Saturn's moon Mimas, the smallest of the ringed planet's major satellites, may join the growing list of moons that hide an ocean of liquid water beneath their cratered surfaces, astronomers report Thursday in the journal Science.

That's one plausible interpretation, at least, of a rhythmic wobble Mimas displays as it orbits Saturn once every 23 hours or so, says study lead author Radwan Tajeddine, a planetary scientist at Cornell University. The other possibility, says Tajeddine, is that Mimas might be solid throughout but that its rocky core might not be spherical even though its icy outer layers clearly are. "Instead," he says, "the core might be elongated—shaped like a rugby ball."

Whatever the reason, the wobble Tajeddine and several co-authors discovered by carefully examining images from the Cassini space probe was unexpected. The scientists weren't surprised at the wobble itself, since many moons, including our own, oscillate slightly as they orbit. Mimas's shudder, however, is enormous for a moon just 250 miles or so in diameter. "We expected it would wobble by about three kilometers [1.8 miles] once every orbit," he says, "but it turned out to be twice that."

[. . .]

An elongated, rocky core could create a wobble [. . .] without affecting Mimas's orientation.

So could a subsurface ocean lying between a normal, spherical core of rock and a shell of ice perhaps 15 or 20 miles thick, say the paper's authors. "If you spin a raw egg and a hard-boiled egg, the boiled egg spins faster," says Tajeddine, and Mimas's wobble could also be related, in a slightly different way, to a partly fluid interior.

--------------------------------

▸ **DIRECTIVES**
A – In the article on Mimas:
(i) About how often does Mimas orbit Saturn?
(ii) How large a wobble per orbit did the scientists expect?
(iii) How thick might the shell of ice above a subsurface ocean be?
B – Write out, word for word, everything in the article on Mimas from "So could a subsurface" down to "partly fluid interior.".

▸ **SOURCE EXCERPT**
--------------------------------

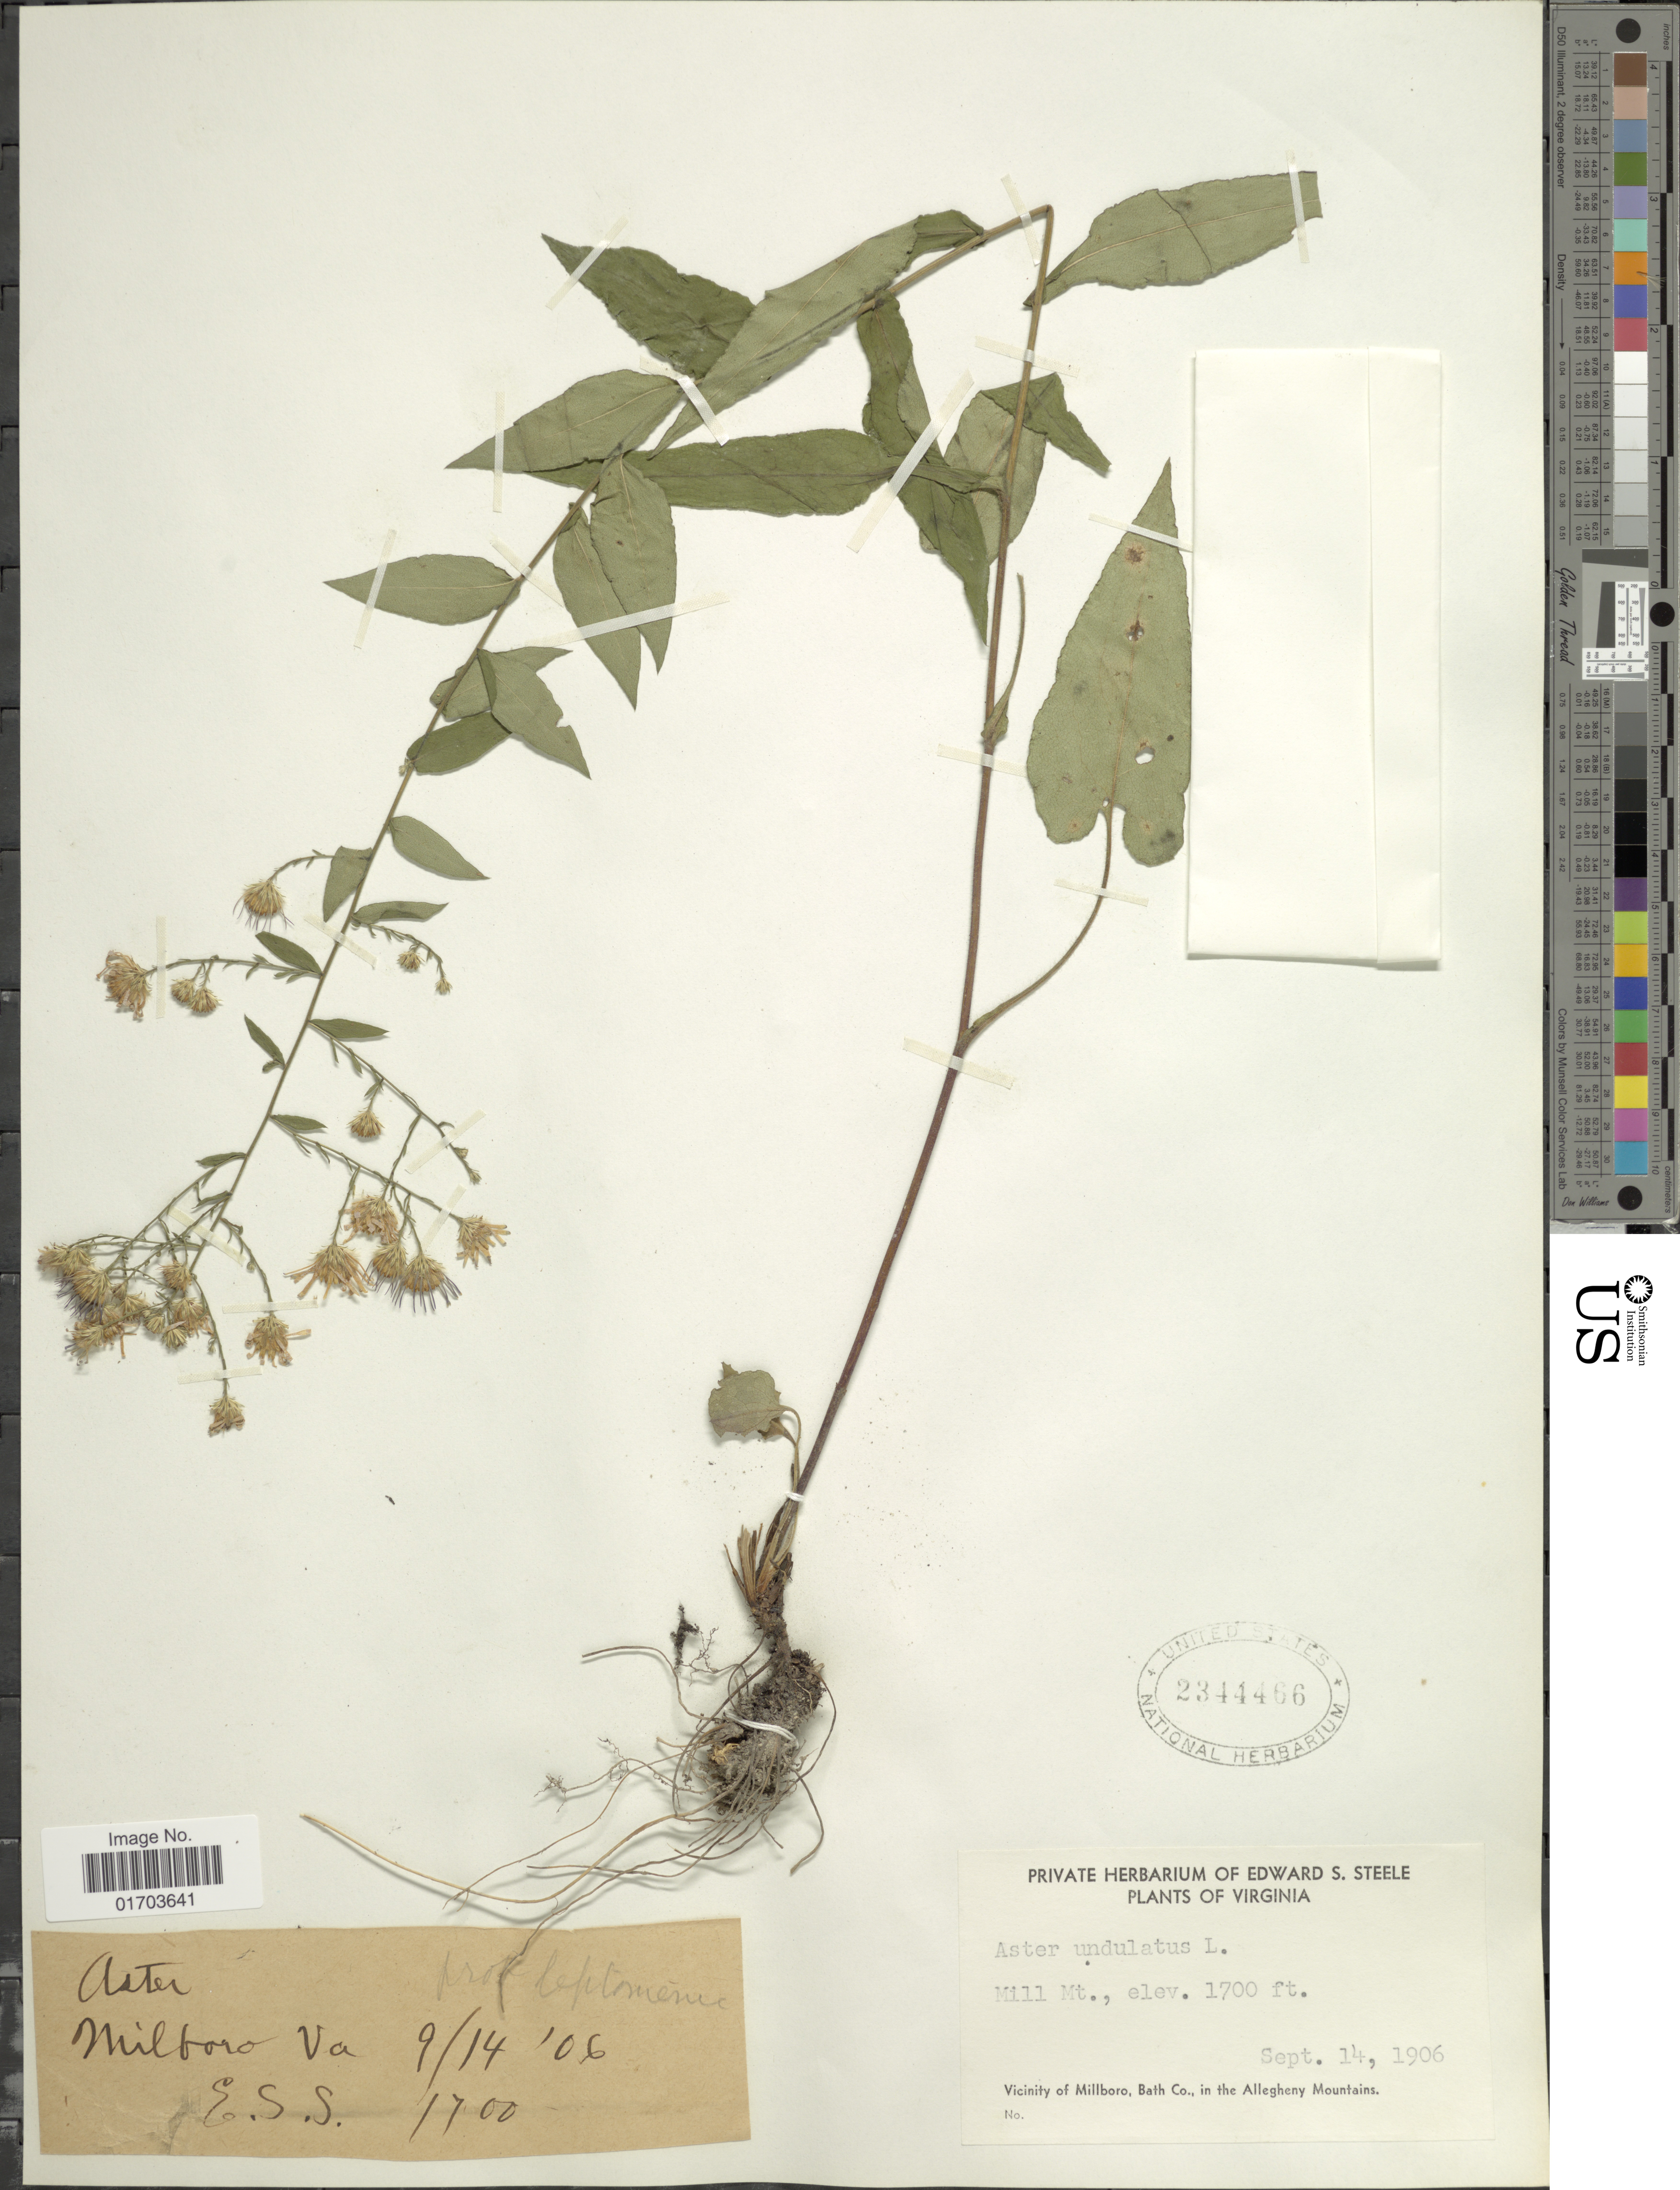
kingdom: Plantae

--------------------------------

▸ **SET OF ANSWERS**
A –
(i) Once every 23 hours or so.
(ii) About three kilometers (1.8 miles).
(iii) Perhaps 15 or 20 miles.

B –
So could a subsurface ocean lying between a normal, spherical core of rock and a shell of ice perhaps 15 or 20 miles thick, say the paper's authors. "If you spin a raw egg and a hard-boiled egg, the boiled egg spins faster," says Tajeddine, and Mimas's wobble could also be related, in a slightly different way, to a partly fluid interior.